At first, the study's lead author Yara Haridy was not even trying to hunt down the origins of teeth.

Instead the postdoctoral researcher at the University of Chicago was probing another major question puzzling the field of palaeontology: what is the oldest fossil of an animal with a backbone?

Haridy asked museums across the United States to send her hundreds of vertebrate specimens -- some so small they could fit on the tip of a toothpick -- so she could analyse them using a CT scanner.

She began focusing on dentine, the inner layer of teeth that sends sensory information to nerves in the pulp.

- Things get fishy -

A fossil from the Cambrian period called Anatolepis seemed to be the answer she was looking for. Its exoskeleton has pores underneath the odontodes called tubules that could indicate they once contained dentine.
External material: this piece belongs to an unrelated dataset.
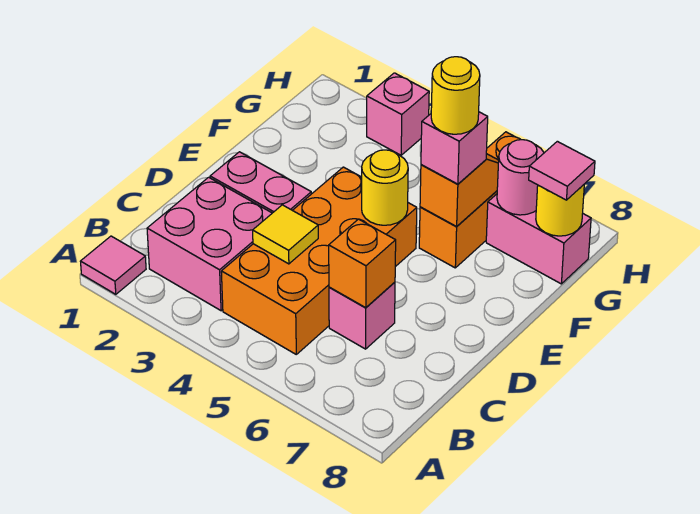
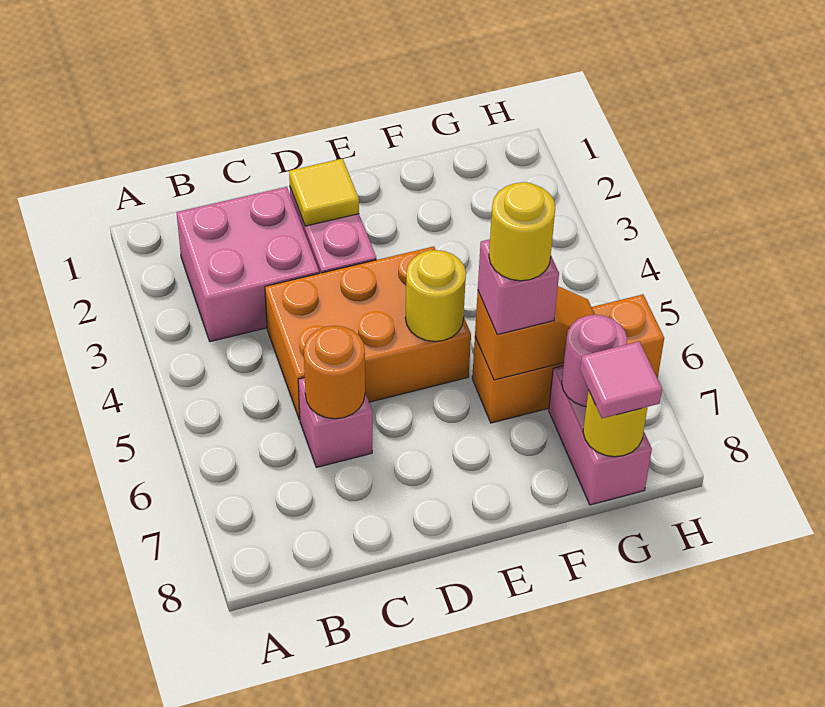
pink tile A1 level 1 -> none
orange brick B4:E5 level 1 -> orange brick C4:E5 level 1
yellow tile C4 level 2 -> yellow tile D2 level 2
orange brick C6 level 2 -> orange round brick C6 level 2
pink brick H3 level 1 -> none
This has previously led paleontologists to believe that Anatolepis was the first known fish in history.

But when Haridy compared it to the other specimens she had scanned, she found that the tubules looked much more like sensory organs called sensilla of arthropods, a group of animals that includes crustaceans and insects.

The mighty Anatolepis was therefore demoted to the rank of an invertebrate.

For modern arthropods such as crabs, scorpions and spiders, sensilla are used to perceive temperature, vibration and even smell.

How little these features have changed over time suggests they have been serving these same functions for half a billion years.

The researchers said they found "striking" similarities between these features in Anatolepis and vertebrate fish from around 465 million years ago -- as well as some better-known fish.

"We performed experiments on modern fish that confirmed the presence of nerves in the outside teeth of catfish, sharks and skates," Haridy told AFP.

This shows that "tooth tissues of odontodes outside the mouth can be sensitive -- and perhaps the very first odontodes were as well," she added.

"Arthropods and early vertebrates independently evolved similar sensory solutions to the same biological and ecological problem."

Senior study author Neil Shubin, also from the University of Chicago, said that these primitive animals evolved in "a pretty intense predatory environment".

"Being able to sense the properties of the water around them would have been very important," Shubin said in a statement.

Haridy explained that over time, fish evolved jaws and "it became advantageous to have pointy structures" near their mouth.

"Little by little some fish with jaws had pointy odontodes at the edge of the mouth and then eventually some were directly in the mouth," she said.

"A toothache is actually an ancient sensory feature that may have helped our fishy ancestors survive!"